Diese eine Zeile dürfte dann gern lauten:
„Wir wissen nicht weiter.“
Zur Einstimmung Solide Finanzen
Die aufgeführten Zahlen sind bis auf 2026 aus dem Haushaltsbeschluss. 2026 aus dem Plan.
Jahr || Betrag || Grundsteuersatz || Gewerbesteuersatz
2020 || Überschuss 21.611 € || 715 || 380
2021 || Überschuss 39.155 € || 715 || 380
2022 || Defizit 1.442.639 € || 715 || 380
2023 || Defizit 1.699.587 € || 715 || 380
2024 || Defizit 5.523.354 € || 715 || 380
2025 || Überschuss 154.434 € || 715 || 380
2026 || Defizit 13.809,905 € || 990 || 400
Heute habe ich mit meinem Vorsatz gebrochen und mir den Wahlkampfprospekt der CDU angesehen. Bis auf den Punkt „Solide Finanzen“ habe ich allerdings die Überschriften nur überflogen. Mein Tip, durchlesen lohnt sich bei der diejährigen Wahl nicht.
Den letzten Punkt habe ich mir doch näher angesehen.
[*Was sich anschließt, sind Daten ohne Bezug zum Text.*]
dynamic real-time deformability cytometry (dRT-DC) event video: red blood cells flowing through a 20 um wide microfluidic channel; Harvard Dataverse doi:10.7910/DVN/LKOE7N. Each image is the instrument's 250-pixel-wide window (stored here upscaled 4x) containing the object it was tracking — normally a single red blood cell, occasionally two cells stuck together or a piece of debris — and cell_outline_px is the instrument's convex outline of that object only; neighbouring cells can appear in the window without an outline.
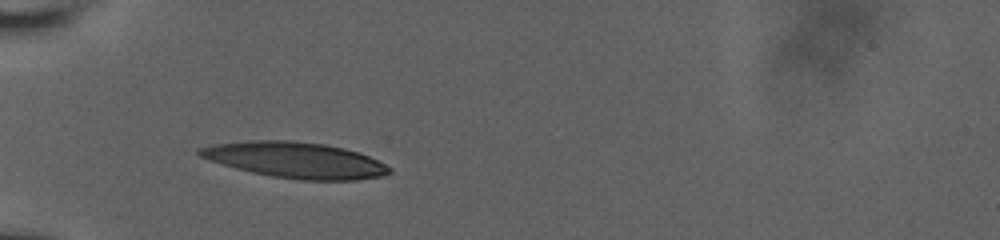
{"species": "human", "species_latin": "Homo sapiens", "temperature_condition": "room temperature", "stored_images_in_passage": 8, "camera_frame_rate_fps": 3000, "um_per_image_px": 0.085, "donor": {"sex": "male"}, "frame": {"image": 1, "passage_image": 4, "time_ms": 1.333, "image_size_px": [1000, 240], "cell_outline_px": [[392, 172], [384, 176], [356, 180], [300, 180], [272, 176], [252, 172], [236, 168], [208, 160], [200, 156], [196, 152], [196, 148], [212, 144], [248, 140], [288, 140], [324, 144], [344, 148], [368, 156], [392, 168]], "centroid_in_image_um": [25.08, 13.6], "position_along_channel_um": 59.9, "area_um2": 39.71}}
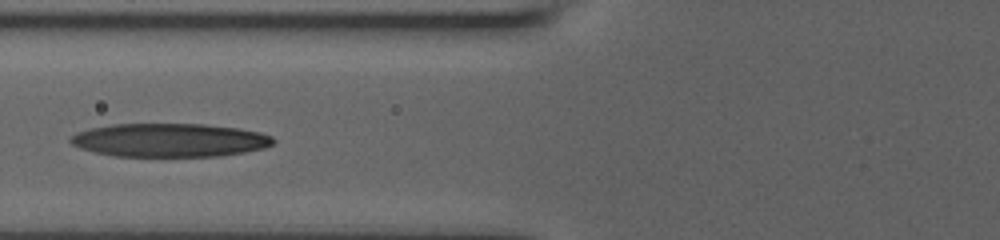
{"frame": {"image": 2, "passage_image": 6, "time_ms": 3.0, "image_size_px": [1000, 240], "cell_outline_px": [[276, 140], [272, 144], [264, 148], [244, 152], [220, 156], [112, 156], [80, 148], [72, 144], [68, 140], [76, 132], [88, 128], [112, 124], [204, 124], [236, 128], [260, 132], [272, 136]], "centroid_in_image_um": [14.4, 11.91], "position_along_channel_um": 111.4, "area_um2": 39.65}}
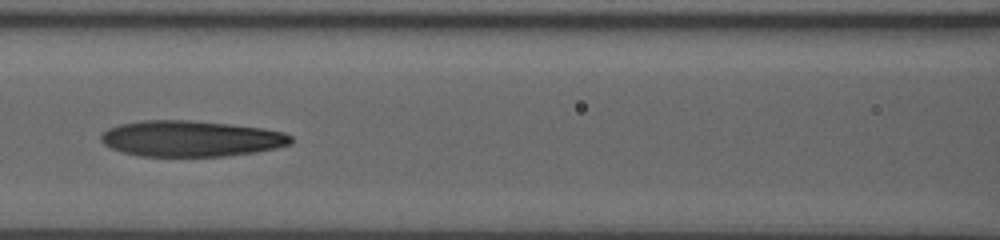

Die Finanzen als letzter Punkt deshalb, weil dieser Punkt der CDU der unwichtigste ist?
Bei einer Haushaltskrise sind Finanzen kein Randthema, sondern ein zentrales Thema. TOP 1. Bei der CDU wohl nicht.
Die Pflicht zur Erstellung eines Haushaltssicherungskonzepts ist das Ergebnis eines massiv defizitären Haushalts.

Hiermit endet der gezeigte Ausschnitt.